Dataset entries:
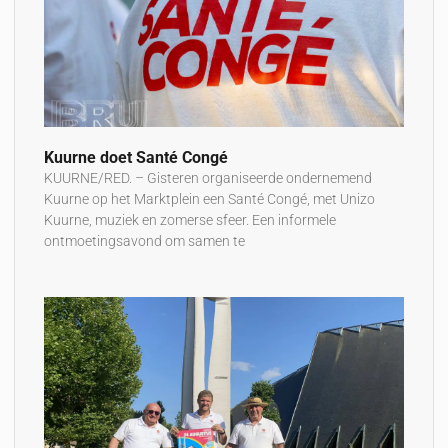
Kuurne doet Santé Congé
KUURNE/RED. – Gisteren organiseerde ondernemend
Kuurne op het Marktplein een Santé Congé, met Unizo
Kuurne, muziek en zomerse sfeer. Een informele
ontmoetingsavond om samen te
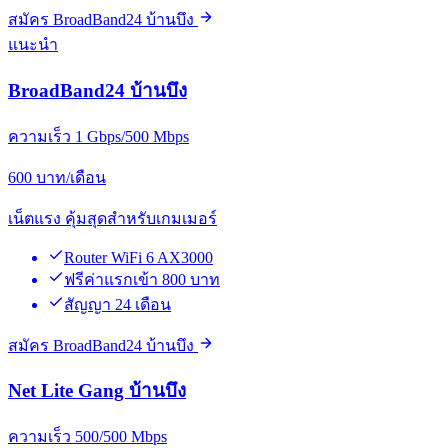
สมัคร BroadBand24 บ้านบึง
แนะนำ
BroadBand24 บ้านบึง
ความเร็ว 1 Gbps/500 Mbps
600
บาท/เดือน
เน็ตแรง คุ้มสุดสำหรับเกมเมอร์
Router WiFi 6 AX3000
ฟรีค่าแรกเข้า 800 บาท
สัญญา 24 เดือน
สมัคร BroadBand24 บ้านบึง
Net Lite Gang บ้านบึง
ความเร็ว 500/500 Mbps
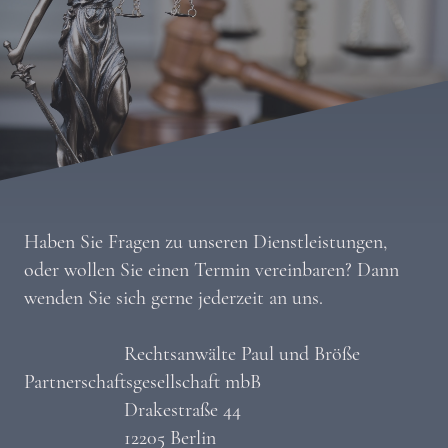
Haben Sie Fragen zu unseren Dienstleistungen,
oder wollen Sie einen Termin vereinbaren? Dann
wenden Sie sich gerne jederzeit an uns.
Rechtsanwälte Paul und Bröße
Partnerschaftsgesellschaft mbB
Drakestraße 44
12205 Berlin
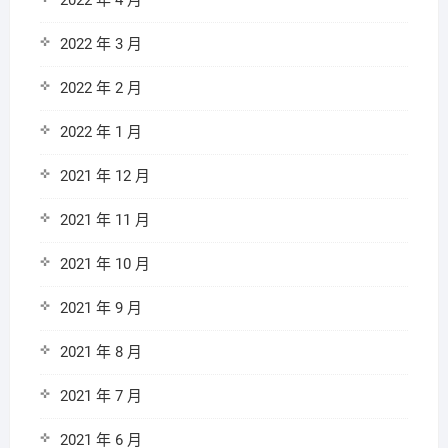
2022 年 4 月
2022 年 3 月
2022 年 2 月
2022 年 1 月
2021 年 12 月
2021 年 11 月
2021 年 10 月
2021 年 9 月
2021 年 8 月
2021 年 7 月
2021 年 6 月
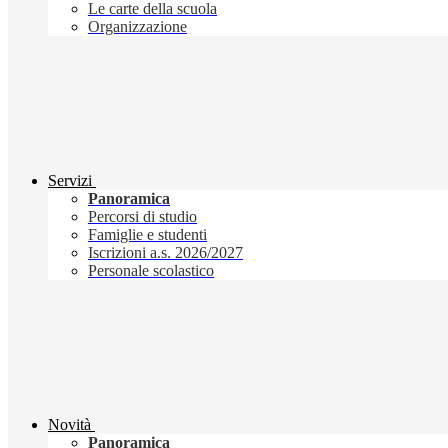
Le carte della scuola
Organizzazione
Servizi
Panoramica
Percorsi di studio
Famiglie e studenti
Iscrizioni a.s. 2026/2027
Personale scolastico
Novità
Panoramica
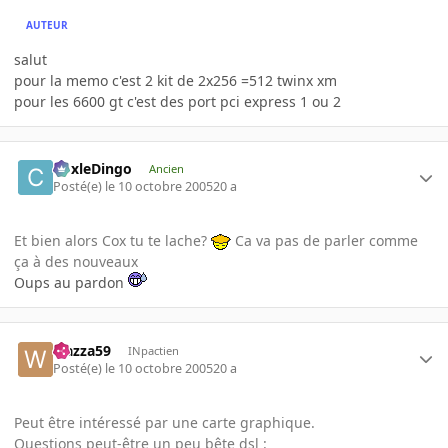
AUTEUR
salut
pour la memo c'est 2 kit de 2x256 =512 twinx xm
pour les 6600 gt c'est des port pci express 1 ou 2
CoxleDingo
Ancien
Posté(e)
le 10 octobre 2005
20 a
Et bien alors Cox tu te lache?
Ca va pas de parler comme
ça à des nouveaux
Oups au pardon
wazza59
INpactien
Posté(e)
le 10 octobre 2005
20 a
Peut être intéressé par une carte graphique.
Questions peut-être un peu bête dsl :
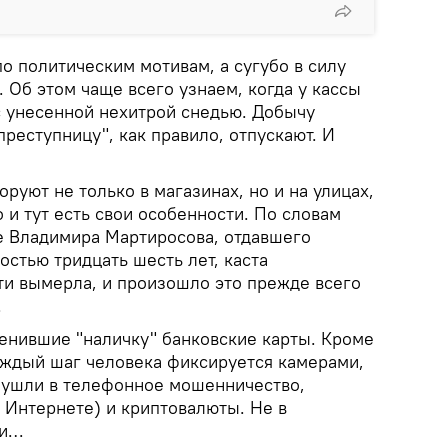
по политическим мотивам, а сугубо в силу
Об этом чаще всего узнаем, когда у кассы
с унесенной нехитрой снедью. Добычу
преступницу", как правило, отпускают. И
оруют не только в магазинах, но и на улицах,
о и тут есть свои особенности. По словам
е Владимира Мартиросова, отдавшего
остью тридцать шесть лет, каста
ти вымерла, и произошло это прежде всего
.
енившие "наличку" банковские карты. Кроме
каждый шаг человека фиксируется камерами,
 ушли в телефонное мошенничество,
 Интернете) и криптовалюты. Не в
ди…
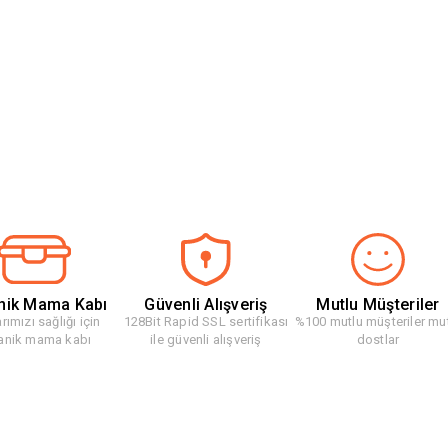
nik Mama Kabı
Güvenli Alışveriş
Mutlu Müşteriler
rımızı sağlığı için
128Bit Rapid SSL sertifikası
%100 mutlu müşteriler mu
anik mama kabı
ile güvenli alışveriş
dostlar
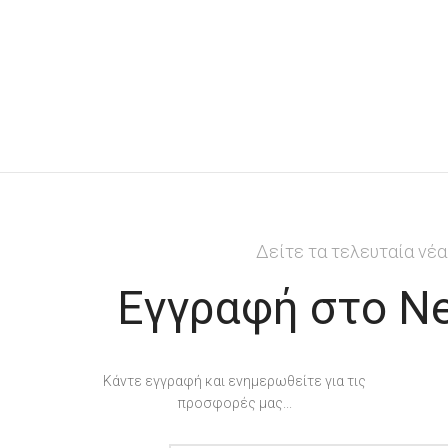
Δείτε τα τελευταία νέα
Εγγραφή στο Ne
Κάντε εγγραφή και ενημερωθείτε για τις
προσφορές μας...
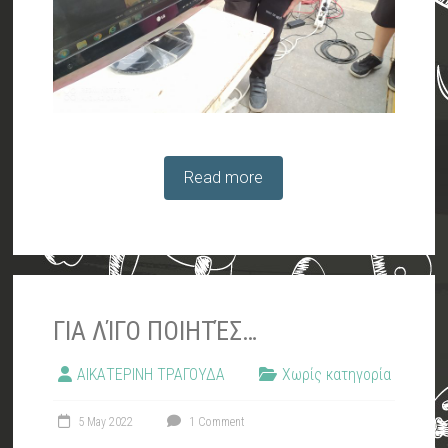
Read more
ΓΙΑ ΛΊΓΟ ΠΟΙΗΤΈΣ…
ΑΙΚΑΤΕΡΙΝΗ ΤΡΑΓΟΥΔΑ
Χωρίς κατηγορία
5 May 2022
1 Comment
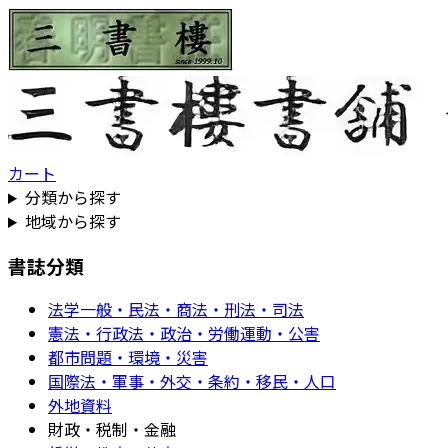
カート
分類から探す
地域から探す
書誌分類
法学一般・民法・商法・刑法・司法
憲法・行政法・政治・労働運動・公害
都市問題・環境・災害
国際法・軍事・外交・条約・移民・人口
外地資料
財政・税制・金融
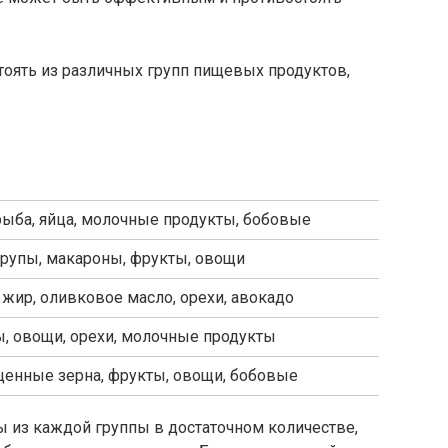
оять из различных групп пищевых продуктов,
рыба, яйца, молочные продукты, бобовые
крупы, макароны, фрукты, овощи
жир, оливковое масло, орехи, авокадо
, овощи, орехи, молочные продукты
енные зерна, фрукты, овощи, бобовые
 из каждой группы в достаточном количестве,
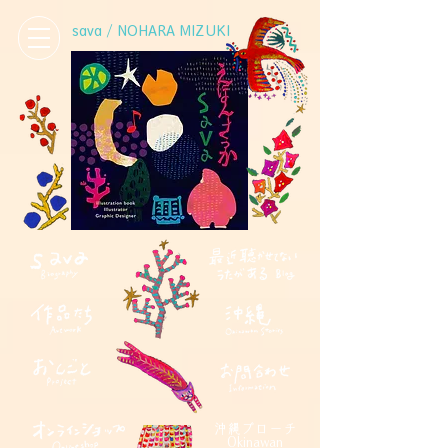
sava / NOHARA MIZUKI
沖縄ブローチ
Okinawan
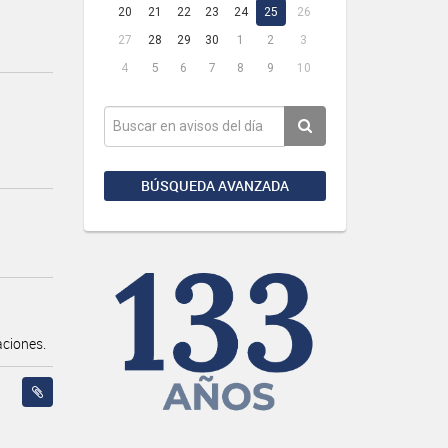
20
21
22
23
24
25
26
27
28
29
30
1
2
3
4
5
6
7
8
9
10
BÚSQUEDA AVANZADA
ciones.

Directions | Substitute "FiberNet24" for "BroadBand24" in everything from the start of the lines down to the line containing "12205 Berlin", and change nothing else. Leave out the pictures.

Result of the exercise |
Kuurne doet Santé Congé
KUURNE/RED. – Gisteren organiseerde ondernemend
Kuurne op het Marktplein een Santé Congé, met Unizo
Kuurne, muziek en zomerse sfeer. Een informele
ontmoetingsavond om samen te
สมัคร FiberNet24 บ้านบึง
แนะนำ
FiberNet24 บ้านบึง
ความเร็ว 1 Gbps/500 Mbps
600
บาท/เดือน
เน็ตแรง คุ้มสุดสำหรับเกมเมอร์
Router WiFi 6 AX3000
ฟรีค่าแรกเข้า 800 บาท
สัญญา 24 เดือน
สมัคร FiberNet24 บ้านบึง
Net Lite Gang บ้านบึง
ความเร็ว 500/500 Mbps
Haben Sie Fragen zu unseren Dienstleistungen,
oder wollen Sie einen Termin vereinbaren? Dann
wenden Sie sich gerne jederzeit an uns.
Rechtsanwälte Paul und Bröße
Partnerschaftsgesellschaft mbB
Drakestraße 44
12205 Berlin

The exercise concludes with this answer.